Puis le soir vient ; on dine. Un calme profond tombe sur la terre calcinée. Les chiens des douars commencent à hurler au loin, et les chacals leur répondent.

On s’étend sur les tapis sous le ciel criblé d’étoiles, qui semblent humides, tant leur clarté scintille ; et alors on cause longtemps, très longtemps. Tous les souvenirs reviennent, doux, précis et faciles à dire, sous ces nuits tièdes si pleines d’astres. Tout autour de la tente de l’officier, des Arabes sont étendus par terre ; et, sur une ligne, les chevaux, entravés par les jambes de devant, restent debout, avec un homme de garde auprès de chacun d’eux.

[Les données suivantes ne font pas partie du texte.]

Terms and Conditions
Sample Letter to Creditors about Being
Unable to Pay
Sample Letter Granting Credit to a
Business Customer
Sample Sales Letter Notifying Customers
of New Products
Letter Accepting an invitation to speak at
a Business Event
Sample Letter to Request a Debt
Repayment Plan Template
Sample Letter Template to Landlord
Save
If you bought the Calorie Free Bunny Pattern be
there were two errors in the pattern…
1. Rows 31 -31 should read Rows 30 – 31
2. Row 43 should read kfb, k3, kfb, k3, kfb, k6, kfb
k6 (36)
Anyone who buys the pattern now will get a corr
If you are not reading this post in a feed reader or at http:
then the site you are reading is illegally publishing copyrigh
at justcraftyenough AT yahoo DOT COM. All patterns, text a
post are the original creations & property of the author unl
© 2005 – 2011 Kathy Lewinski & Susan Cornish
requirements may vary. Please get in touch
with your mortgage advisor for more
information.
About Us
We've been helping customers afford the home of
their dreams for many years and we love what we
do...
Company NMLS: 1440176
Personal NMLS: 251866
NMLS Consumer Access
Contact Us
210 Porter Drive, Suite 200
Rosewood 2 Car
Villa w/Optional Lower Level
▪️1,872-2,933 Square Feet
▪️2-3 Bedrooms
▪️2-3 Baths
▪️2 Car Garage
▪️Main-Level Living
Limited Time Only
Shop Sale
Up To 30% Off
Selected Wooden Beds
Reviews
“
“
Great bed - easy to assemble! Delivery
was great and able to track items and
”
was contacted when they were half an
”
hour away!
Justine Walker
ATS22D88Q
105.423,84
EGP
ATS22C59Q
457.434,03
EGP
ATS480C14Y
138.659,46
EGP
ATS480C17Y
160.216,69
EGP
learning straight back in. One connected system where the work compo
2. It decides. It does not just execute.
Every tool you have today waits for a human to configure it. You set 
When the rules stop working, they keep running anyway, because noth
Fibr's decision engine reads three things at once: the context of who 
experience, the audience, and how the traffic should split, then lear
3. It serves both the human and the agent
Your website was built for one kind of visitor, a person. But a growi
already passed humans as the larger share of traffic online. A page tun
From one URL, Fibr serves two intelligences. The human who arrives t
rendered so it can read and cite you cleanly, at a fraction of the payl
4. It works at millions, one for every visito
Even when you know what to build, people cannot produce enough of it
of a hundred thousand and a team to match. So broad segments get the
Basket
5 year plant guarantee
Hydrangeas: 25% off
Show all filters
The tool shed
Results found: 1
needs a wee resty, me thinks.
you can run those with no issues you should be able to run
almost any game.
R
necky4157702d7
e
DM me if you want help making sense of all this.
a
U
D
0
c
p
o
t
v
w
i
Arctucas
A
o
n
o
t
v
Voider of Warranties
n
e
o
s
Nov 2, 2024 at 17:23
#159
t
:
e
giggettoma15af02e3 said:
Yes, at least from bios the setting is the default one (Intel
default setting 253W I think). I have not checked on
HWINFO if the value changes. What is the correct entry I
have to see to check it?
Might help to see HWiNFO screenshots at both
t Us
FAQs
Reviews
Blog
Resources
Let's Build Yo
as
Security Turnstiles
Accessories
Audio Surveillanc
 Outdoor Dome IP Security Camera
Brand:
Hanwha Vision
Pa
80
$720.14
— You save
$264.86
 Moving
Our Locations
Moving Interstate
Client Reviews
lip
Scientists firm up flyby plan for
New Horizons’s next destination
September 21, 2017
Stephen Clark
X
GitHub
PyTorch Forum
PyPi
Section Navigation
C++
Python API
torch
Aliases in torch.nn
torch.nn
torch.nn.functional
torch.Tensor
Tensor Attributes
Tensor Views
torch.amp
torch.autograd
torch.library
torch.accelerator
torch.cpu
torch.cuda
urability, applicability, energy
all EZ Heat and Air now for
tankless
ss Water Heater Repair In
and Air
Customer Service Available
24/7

Ils ne doivent pas se coucher, et ils restent toujours debout, ces chevaux ; car la monture d’un chef ne peut pas être fatiguée. Sitôt qu’ils essayent de s’étendre, un Arabe se précipite et les force à se relever.

Mais la nuit s’avance. Nous nous allongeons sur les tapis de laine épaisse, et parfois, dans les réveils subits, nous apercevons partout, sur la terre nue qui nous environne, des êtres blancs étendus et dormant, comme des cadavres dans des linceuls.